Produce a verbatim transcription of the records below, beginning at the line containing "Document page, 1500x1125 pixels." and ending at the final line; include only those lines.

== Exercise data ==

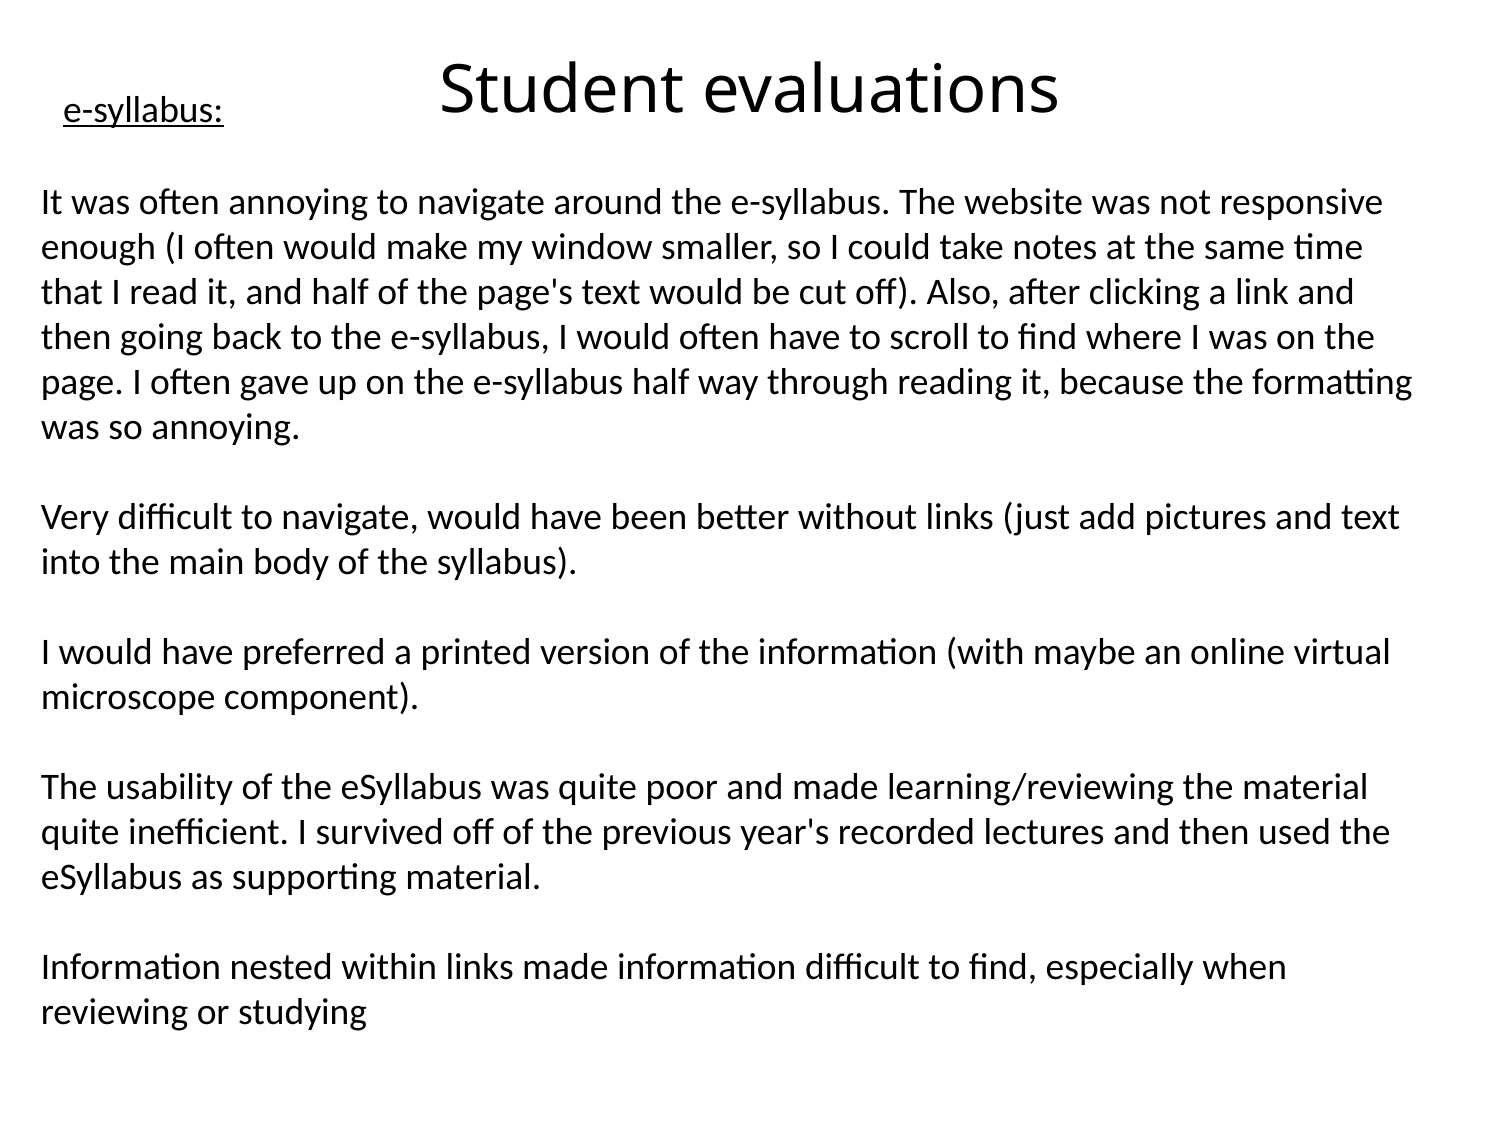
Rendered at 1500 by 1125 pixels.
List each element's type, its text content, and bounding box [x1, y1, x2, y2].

text_box Student evaluations [424, 38, 1077, 134]
text_box It was often annoying to navigate around the e-syllabus. The website was not responsive enough (I often would make my window smaller, so I could take notes at the same time that I read it, and half of the page's text would be cut off). Also, after clicking a link and then going back to the e-syllabus, I would often have to scroll to find where I was on the page. I often gave up on the e-syllabus half way through reading it, because the formatting was so annoying. Very difficult to navigate, would have been better without links (just add pictures and text into the main body of the syllabus). I would have preferred a printed version of the information (with maybe an online virtual microscope component). The usability of the eSyllabus was quite poor and made learning/reviewing the material quite inefficient. I survived off of the previous year's recorded lectures and then used the eSyllabus as supporting material. Information nested within links made information difficult to find, especially when reviewing or studying [26, 169, 1448, 1085]
text_box e-syllabus: [48, 77, 239, 138]
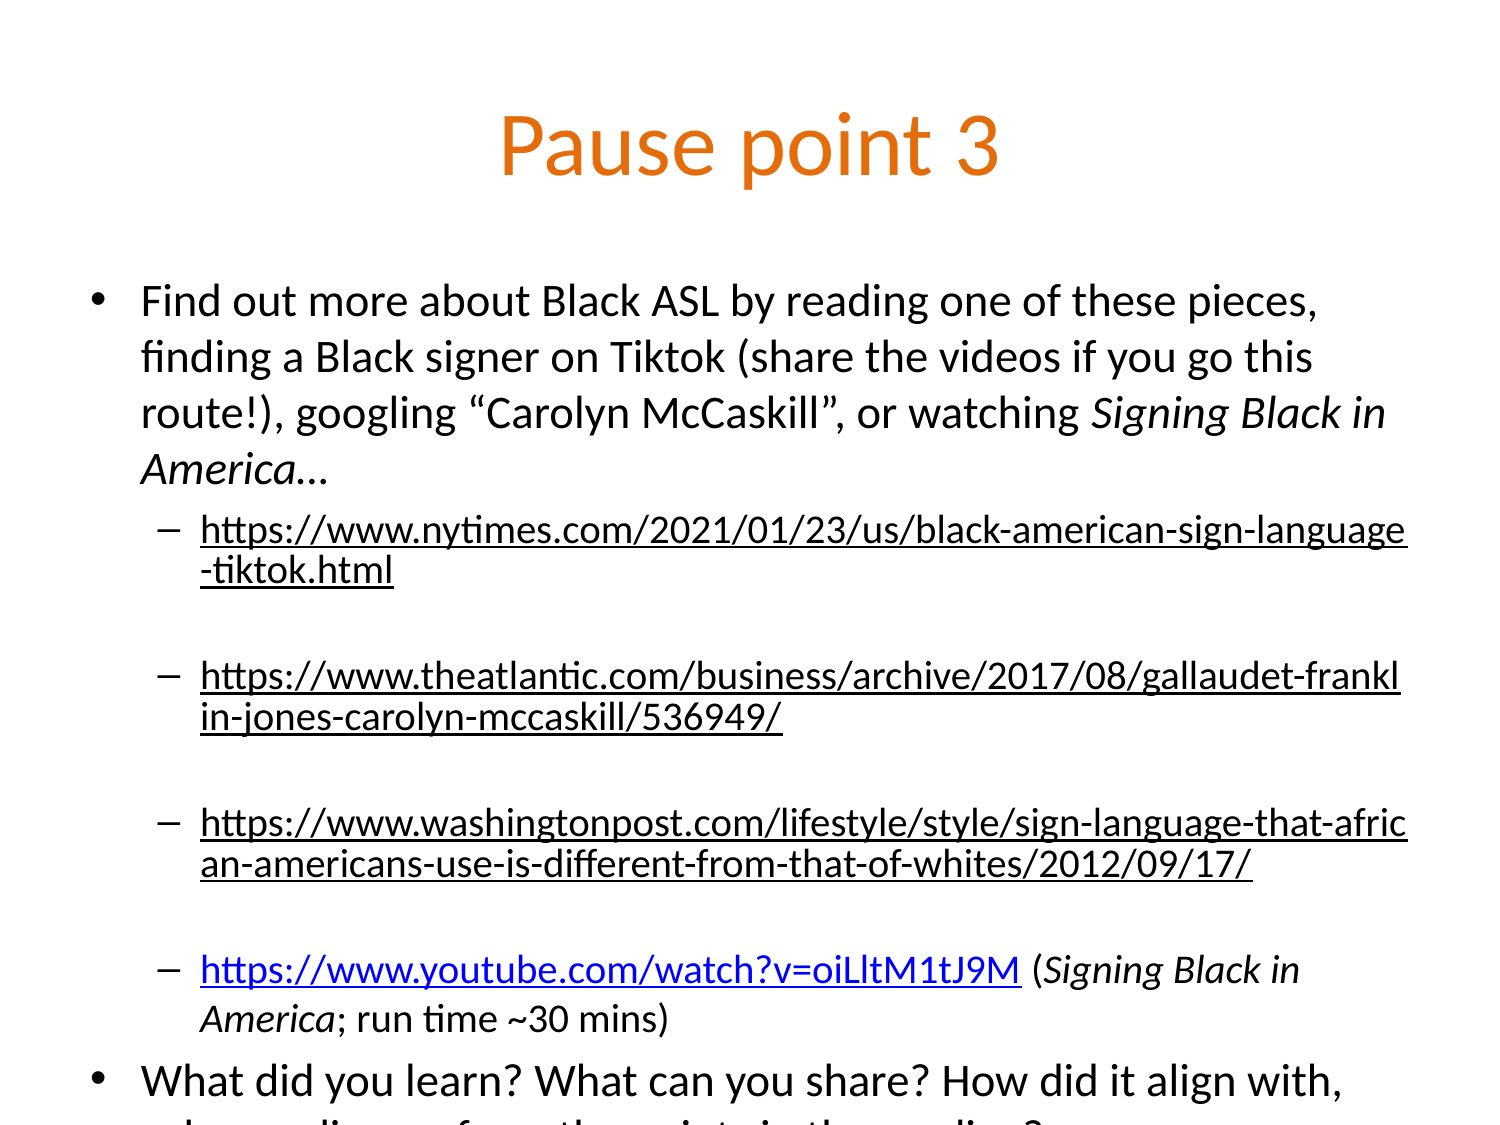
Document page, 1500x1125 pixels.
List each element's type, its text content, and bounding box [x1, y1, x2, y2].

list Find out more about Black ASL by reading one of these pieces, finding a Black signer on Tiktok (share the videos if you go this route!), googling “Carolyn McCaskill”, or watching Signing Black in America… https://www.nytimes.com/2021/01/23/us/black-american-sign-language-tiktok.html https://www.theatlantic.com/business/archive/2017/08/gallaudet-franklin-jones-carolyn-mccaskill/536949/ https://www.washingtonpost.com/lifestyle/style/sign-language-that-african-americans-use-is-different-from-that-of-whites/2012/09/17/ https://www.youtube.com/watch?v=oiLltM1tJ9M (Signing Black in America; run time ~30 mins) What did you learn? What can you share? How did it align with, echo, or diverge from the points in the reading? [75, 262, 1425, 1048]
title Pause point 3 [75, 45, 1425, 233]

===

* [Task response]:
Document page, 1500x1125 pixels.
List each element's type, its text content, and bounding box [x1, y1, x2, y2].

list Find out more about Black ASL by reading one of these pieces, finding a Black signer on Tiktok (share the videos if you go this route!), googling “Carolyn McCaskill”, or watching Signing Black in America… https://www.nytimes.com/2021/01/23/us/black-american-sign-language-tiktok.html https://www.theatlantic.com/business/archive/2017/08/gallaudet-franklin-jones-carolyn-mccaskill/536949/ https://www.washingtonpost.com/lifestyle/style/sign-language-that-african-americans-use-is-different-from-that-of-whites/2012/09/17/ https://www.youtube.com/watch?v=oiLltM1tJ9M (Signing Black in America; run time ~30 mins) What did you learn? What can you share? How did it align with, echo, or diverge from the points in the reading? [75, 262, 1425, 1048]
title Pause point 3 [75, 45, 1425, 233]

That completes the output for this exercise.